Día de caza en Cármenes
Desde la atalaya situada en la cima de un artículo periodístico de cuatrocientas cuarenta y ocho palabras, en el original, tres personajes con nombre propio, dos curas acompañantes y unos cuantos perros de caza, se puede divisar un extenso y colorido paisaje que principiando en los picos de la montaña central leonesa nos dirige hacia oriente y occidente hasta perderse en el horizonte de las vidas azarosas de una multitud de cuatrocientos paisanos, sazonadas éstas con la salsa de sus pequeñas historias. Estas mismas personas, que un día fueron, removerán inquietas sus huesos enterrados sobre el duro lecho arcilloso, mientras dejan escapar fantasmagóricos fuegos fatuos, al disponerse a leer esto que sigue, pero sepan en lo más profundo de su ser que el que esto escribe lo ha hecho desde el respeto debido a los años y las canas.

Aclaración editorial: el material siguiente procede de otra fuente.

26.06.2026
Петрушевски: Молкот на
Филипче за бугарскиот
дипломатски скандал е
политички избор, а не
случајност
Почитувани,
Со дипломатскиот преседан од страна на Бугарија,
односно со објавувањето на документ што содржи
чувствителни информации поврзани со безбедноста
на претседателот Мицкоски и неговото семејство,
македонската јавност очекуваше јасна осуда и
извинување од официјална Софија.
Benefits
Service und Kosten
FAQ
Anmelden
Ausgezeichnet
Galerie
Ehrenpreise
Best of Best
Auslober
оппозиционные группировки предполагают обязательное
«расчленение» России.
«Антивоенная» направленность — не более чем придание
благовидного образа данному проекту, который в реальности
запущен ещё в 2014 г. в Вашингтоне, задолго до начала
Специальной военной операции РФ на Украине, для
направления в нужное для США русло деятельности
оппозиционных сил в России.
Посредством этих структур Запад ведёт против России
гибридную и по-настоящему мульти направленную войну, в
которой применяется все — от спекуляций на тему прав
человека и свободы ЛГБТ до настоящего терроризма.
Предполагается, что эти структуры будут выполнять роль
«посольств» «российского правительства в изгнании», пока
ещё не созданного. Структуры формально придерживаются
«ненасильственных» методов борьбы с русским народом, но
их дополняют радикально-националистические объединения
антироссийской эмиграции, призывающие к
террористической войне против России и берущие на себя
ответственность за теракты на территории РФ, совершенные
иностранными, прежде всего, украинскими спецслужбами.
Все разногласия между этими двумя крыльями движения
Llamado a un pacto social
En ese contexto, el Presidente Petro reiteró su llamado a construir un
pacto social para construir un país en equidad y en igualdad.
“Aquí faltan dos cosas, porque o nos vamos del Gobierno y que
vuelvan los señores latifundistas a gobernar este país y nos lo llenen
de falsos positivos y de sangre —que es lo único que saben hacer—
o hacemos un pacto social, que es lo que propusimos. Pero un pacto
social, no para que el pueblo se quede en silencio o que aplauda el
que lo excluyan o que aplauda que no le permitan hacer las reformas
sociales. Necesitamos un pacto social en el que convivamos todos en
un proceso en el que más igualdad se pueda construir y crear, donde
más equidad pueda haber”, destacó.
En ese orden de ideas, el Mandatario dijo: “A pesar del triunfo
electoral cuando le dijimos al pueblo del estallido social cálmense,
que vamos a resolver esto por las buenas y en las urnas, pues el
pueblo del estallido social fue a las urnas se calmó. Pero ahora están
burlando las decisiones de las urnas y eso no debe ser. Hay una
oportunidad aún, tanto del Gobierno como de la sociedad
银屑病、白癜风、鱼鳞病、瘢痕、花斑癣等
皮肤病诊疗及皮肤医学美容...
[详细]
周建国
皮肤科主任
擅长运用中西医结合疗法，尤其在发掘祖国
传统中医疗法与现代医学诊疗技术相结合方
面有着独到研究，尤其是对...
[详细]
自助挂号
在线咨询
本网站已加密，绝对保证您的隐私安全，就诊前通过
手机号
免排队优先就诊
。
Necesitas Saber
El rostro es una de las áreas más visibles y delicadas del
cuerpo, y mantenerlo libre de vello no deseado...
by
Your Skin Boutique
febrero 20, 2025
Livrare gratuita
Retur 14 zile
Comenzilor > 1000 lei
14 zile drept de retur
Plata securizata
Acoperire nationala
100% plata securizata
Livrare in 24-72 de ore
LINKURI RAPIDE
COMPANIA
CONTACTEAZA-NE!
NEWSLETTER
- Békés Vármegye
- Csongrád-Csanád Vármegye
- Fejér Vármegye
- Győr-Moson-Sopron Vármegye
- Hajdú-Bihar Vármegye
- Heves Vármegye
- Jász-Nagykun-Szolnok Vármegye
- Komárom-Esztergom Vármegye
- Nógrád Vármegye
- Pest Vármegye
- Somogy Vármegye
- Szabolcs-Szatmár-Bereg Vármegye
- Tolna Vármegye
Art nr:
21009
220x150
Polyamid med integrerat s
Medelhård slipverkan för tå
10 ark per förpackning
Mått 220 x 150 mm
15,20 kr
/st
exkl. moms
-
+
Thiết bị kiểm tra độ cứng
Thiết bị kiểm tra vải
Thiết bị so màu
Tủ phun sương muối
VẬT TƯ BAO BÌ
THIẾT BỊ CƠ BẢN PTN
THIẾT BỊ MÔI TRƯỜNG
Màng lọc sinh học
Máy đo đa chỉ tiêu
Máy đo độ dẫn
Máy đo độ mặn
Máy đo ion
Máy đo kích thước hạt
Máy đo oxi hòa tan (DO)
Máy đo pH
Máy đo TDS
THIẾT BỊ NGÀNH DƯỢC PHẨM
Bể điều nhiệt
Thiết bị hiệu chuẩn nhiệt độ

Porque de alguna manera había de ser, hagamos que esta historia eche a andar en el momento en que la trayectoria del alborotado vuelo de una perdiz roja corta el camino que traían unos cuantos perdigones de plomo. Ahogados los ecos de la detonación, el repentino choque produce una ligera deformación de algunos de ellos al impactar contra el cuerpo y las alas del animal que, ensangrentado, cae al suelo malherido, exhalando sus últimos suspiros. Y tras esta perdiz algunas otras perseguidas por los perros. Por la misma razón decidiremos despedir el relato entre vigorosas melodías sinfónicas y efusivos aplausos, que nos ayuden a olvidar las sequías y hambrunas, revoluciones campesinas y promesas republicanas, dulces imperiales y amargas luchas fratricidas.
Viajemos pues a lomos de la imaginación hasta las selvas de la antigua Ceilán, no lejos de las plantaciones de té, y junto a los árboles del caucho y de esa larga lista de especias que tanto anhelaban Marco Polo, Vasco de Gama o Cristóbal Colón, y que aún hoy seguimos utilizando en la cocina, entre las que podemos enumerar la vainilla, pimienta, canela, nuez moscada, clavo, jengibre, cardamomo y cúrcuma, y en donde también crece un árbol que produce las llamadas nueces vómicas de las que se extrae el alcaloide conocido como estricnina. Estos frutos entraron en Europa por el puerto de Londres hacia el año 1640 y desde entonces se utilizaron para exterminar, zorros, perros, roedores y aves rapaces. La utilización de este veneno, que en grandes cantidades produce una sobre activación de todo el sistema nervioso asociada a convulsiones, fallo respiratorio y muerte cerebral, comporta un gran riesgo para las personas que pudieran comer o tan solo manipular carne de animales envenenados con esta sustancia. Teniendo en cuenta esto, y el hecho de que no tan sólo mata al primer animal que se lo come, sino a todos los animales que vayan alimentándose de los despojos de éstos, se ha ido decretando paulatinamente la prohibición de la estricnina, en España en 1994 y en toda la Unión Europea en 2006. Por desgracia, a pesar de la persecución de su uso, en 2020 la estricnina aún era la responsable del cinco por ciento de los envenenamientos de animales salvajes reportados por los servicios de medio ambiente de las comunidades autónomas.
La estricnina también se ha utilizado en abundancia para acabar con vecinos molestos y maridos infieles, incluso en tiempos más recientes en los que ya estaba prohibida su venta. Es el caso del pastor de sesenta y cuatro años de edad del orensano pueblo de Castro de Escuadro, Felisindo González, que perdió la vida el veinticuatro de noviembre de 2009 al beber de una botella de vino abandonada en el campo junto a una bolsa con alimentos, entre lo que parecían ser los restos de una merienda de cazadores. El escenario del crimen lo había preparado su antiguo socio en una explotación ganadera local, José Luis Lamelas Álvarez, a quien el odio que había ido acrecentando en su corazón le llevó a introducir previamente una generosa cantidad de veneno en la botella.